Gerry Kelly, the Sinn Fein assembly member for North Belfast, took a few shots at Mandelson also, demanding that he stop "spin-doctoring" and get on with the job of reinstating local government. Kelly, however, did not offer a plan as to how this laudable aim might be achieved.
That is, as of April 10, 2000, Northern Ireland is still stuck on the launching pad. Indeed, the pad had turned into a mire of mutual recrimination into which it appeared the agreement was swiftly sinking.
And that gives the people of Ireland, who voted so overwhelmingly for the agreement in May 1998, no cause for celebration.
The effort of the two governments to find a formula to revive the power-sharing executive within the next two weeks appears doomed. Trimble has tested the mood of his party and will not risk splitting it by going into government with Sinn Fein without guns up front. Anyway, he looks at the calendar and sees another upcoming anniversary just over a month away — May 22, the date by which, the agreement says, decommissioning should have been completed. Unionist thinking, with which Trimble is no doubt in tune, is that once that date passes, without decommissioning being achieved, then the British and Irish governments will be forced to scrap the whole thing and go back to the drawing board.
Sinn Fein and the IRA, meanwhile, as was made clear at the recent party ard fheis in Dublin, are in no mood to take risks even with words, never mind weapons, when it comes to decommissioning. They are vociferous in their proclamations about bringing back Stormont, though they have no pragmatic suggestions as to how it might be done. They speak as if they had no responsibility for the debacle of the agreement. It is all somebody else’s fault, just as in the times gone by when IRA car bombs killed innocent civilians it was the fault not of those who planted the device but those who failed to locate it in time.

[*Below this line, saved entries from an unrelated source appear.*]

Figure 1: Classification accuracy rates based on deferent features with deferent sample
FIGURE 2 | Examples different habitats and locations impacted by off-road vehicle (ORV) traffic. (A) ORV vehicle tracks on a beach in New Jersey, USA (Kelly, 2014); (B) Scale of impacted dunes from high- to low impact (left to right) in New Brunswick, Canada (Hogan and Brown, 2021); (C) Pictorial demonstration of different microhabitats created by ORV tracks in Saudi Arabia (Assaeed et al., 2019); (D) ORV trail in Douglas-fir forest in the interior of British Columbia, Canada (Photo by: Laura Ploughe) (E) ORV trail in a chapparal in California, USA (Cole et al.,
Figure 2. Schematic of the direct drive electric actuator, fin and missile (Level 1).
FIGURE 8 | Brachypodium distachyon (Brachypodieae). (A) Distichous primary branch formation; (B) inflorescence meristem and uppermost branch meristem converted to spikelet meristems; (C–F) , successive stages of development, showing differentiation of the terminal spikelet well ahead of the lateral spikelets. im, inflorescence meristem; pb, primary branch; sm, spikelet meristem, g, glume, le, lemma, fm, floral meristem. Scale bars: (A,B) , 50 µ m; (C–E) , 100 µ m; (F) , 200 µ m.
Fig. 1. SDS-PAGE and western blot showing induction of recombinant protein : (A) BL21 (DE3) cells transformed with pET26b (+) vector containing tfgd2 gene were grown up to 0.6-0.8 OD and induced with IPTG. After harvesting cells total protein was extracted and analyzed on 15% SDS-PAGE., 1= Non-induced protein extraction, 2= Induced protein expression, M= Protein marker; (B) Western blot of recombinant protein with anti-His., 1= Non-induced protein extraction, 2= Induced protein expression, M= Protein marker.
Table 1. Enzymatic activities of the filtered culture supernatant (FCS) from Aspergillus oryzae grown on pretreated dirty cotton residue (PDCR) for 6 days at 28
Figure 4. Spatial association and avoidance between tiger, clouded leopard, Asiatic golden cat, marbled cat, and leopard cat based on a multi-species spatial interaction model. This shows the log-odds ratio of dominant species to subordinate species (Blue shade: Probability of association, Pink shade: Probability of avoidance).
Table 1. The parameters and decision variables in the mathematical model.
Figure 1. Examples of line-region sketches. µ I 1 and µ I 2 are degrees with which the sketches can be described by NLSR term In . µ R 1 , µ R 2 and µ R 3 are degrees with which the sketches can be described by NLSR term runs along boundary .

Just because Sinn Fein and the Unionists have fallen back into their old bad habits does not mean that the British government should revert to its previous political passivity. The only serious option is to push ahead with those things in the agreement that can bring about change, so that the Irish people will, in the end, have something to celebrate in spite of those among their leaders who try to cheat them out of it.